本文:
大勝したパレスチナ戦で見えた攻撃の形とクオリティの課題

アジアカップ初戦、日本代表はパレスチナ戦を4-0と快勝した。アギーレ監督が思い描く攻撃の形が見えた一方で、大会を勝ち抜くに向けて課題も浮き彫りとなった。

text by 河治良幸 photo by Getty Images

アギーレスタイルを表した先制点

大勝したパレスチナ戦で見えた攻撃の形とクオリティの課題
遠藤の先制点は理想ともいえる形だった【写真:Getty Images】

 パレスチナから4得点を奪い幸先の良いスタートを切った日本代表。強風の影響や交代選手の連携不足もあり、ビルドアップや仕掛けの精度に関しては大きな課題が見られたものの、アギーレジャパンが目指す攻撃のベクトルがよく表れた試合だった。

[4-3-3]のシステムではアンカーの選手がセンターバックの間に入り、3バックを形成してサイドバックを高めに上げる形が基本となる。日本代表でもアンカーの長谷部が深い位置に下がり、吉田と森重がワイドに開いて、その間でボールを動かしながら、高い位置で起点になれる選手に縦パスを付ける形を取っている。前半に流れから決めた2つのゴールはアギーレ監督の攻撃スタイルを見事に表したものだ。

作業内容:
1: パレスチナ戦の記事によると、アジアカップ初戦で日本代表はパレスチナに何対何で勝ちましたか。
2: 次の(a)〜(c)がパレスチナ戦の記事の内容と合っているかどうかを判断し、それぞれ「はい」か「いいえ」で答えてください。判断の根拠となる記事の語句もそのまま引用してください。
(a) 試合では強風の影響があった。
(b) 日本代表でアンカーを務めているのは吉田である。
(c) 前半に流れから決めたゴールは3つだった。
3: パレスチナ戦の記事の最後の文に続けて、その先の文章を書いてください。

提供データ:
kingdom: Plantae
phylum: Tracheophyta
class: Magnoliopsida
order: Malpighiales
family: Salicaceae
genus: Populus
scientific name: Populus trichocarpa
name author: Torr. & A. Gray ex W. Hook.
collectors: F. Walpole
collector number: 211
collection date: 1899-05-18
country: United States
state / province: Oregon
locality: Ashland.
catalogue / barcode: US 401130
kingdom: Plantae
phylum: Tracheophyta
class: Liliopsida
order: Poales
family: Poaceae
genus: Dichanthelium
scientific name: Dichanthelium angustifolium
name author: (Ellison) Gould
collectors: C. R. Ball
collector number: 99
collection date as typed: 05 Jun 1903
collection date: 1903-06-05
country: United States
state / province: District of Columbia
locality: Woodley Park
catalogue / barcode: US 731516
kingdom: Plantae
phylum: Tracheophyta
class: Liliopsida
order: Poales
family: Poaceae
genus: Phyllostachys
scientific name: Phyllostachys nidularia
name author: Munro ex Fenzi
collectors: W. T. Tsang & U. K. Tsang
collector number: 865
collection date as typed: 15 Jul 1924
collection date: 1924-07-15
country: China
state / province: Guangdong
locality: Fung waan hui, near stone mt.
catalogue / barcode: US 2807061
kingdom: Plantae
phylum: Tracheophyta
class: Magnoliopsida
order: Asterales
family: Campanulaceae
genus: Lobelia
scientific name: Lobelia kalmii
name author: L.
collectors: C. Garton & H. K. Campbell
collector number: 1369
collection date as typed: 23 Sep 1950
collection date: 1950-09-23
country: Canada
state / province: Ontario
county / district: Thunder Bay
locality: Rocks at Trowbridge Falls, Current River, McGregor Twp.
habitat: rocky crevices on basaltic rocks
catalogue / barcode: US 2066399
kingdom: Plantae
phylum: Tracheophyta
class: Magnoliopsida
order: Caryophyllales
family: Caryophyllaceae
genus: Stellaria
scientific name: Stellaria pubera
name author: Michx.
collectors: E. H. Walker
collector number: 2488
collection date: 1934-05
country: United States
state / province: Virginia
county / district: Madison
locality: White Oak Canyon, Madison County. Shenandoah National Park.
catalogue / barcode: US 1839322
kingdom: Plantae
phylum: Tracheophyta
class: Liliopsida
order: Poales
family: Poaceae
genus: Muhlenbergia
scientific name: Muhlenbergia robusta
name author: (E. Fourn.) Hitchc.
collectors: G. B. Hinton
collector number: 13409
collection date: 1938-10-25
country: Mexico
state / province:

期待される結果:
1: 4-0で勝ちました。

2:
(a) はい。「強風の影響や交代選手の連携不足もあり」
(b) いいえ。「日本代表でもアンカーの長谷部が深い位置に下がり」
(c) いいえ。「前半に流れから決めた2つのゴール」

3:
 1点目はシンプルな展開を遠藤がうまく活かす形でもたらされた。GK川島からボールを受けた長谷部が左の森重に展開すると、森重は自陣を持ち上がったところから同サイドの乾に縦パスを通す。そこから乾が2人のディフェンスを引き付けて中のスペースにパス。遠藤が正確なファーストタッチから右足を振り抜き、グラウンダーのシュートをゴール左に突き刺した。

 遠藤の見事なミドルシュートが決まった形ではあるが、序盤に何度か似た形から高い位置に進出していた。立ち上がりには長友のクロスから岡崎がヘッドで流し、ゴール右で本田が合わせた場面があったが、その時も遠藤はバイタルエリアでフリーになっていた。

 というのもパレスチナの2ボランチはサイドに起点を作られると、揃ってワイドにスライドする傾向があり、しかもDFラインはボールと日本の前線に合わせて後ろに下がっていくため、その手前にぽっかりとスペースが生じるのだ。そうした状況を最初の数プレーで把握していたのだろう。距離こそ25メートルほどあったがボランチと共にセンターバックのブロックも外しており、形としては完全に相手を崩したゴールだった。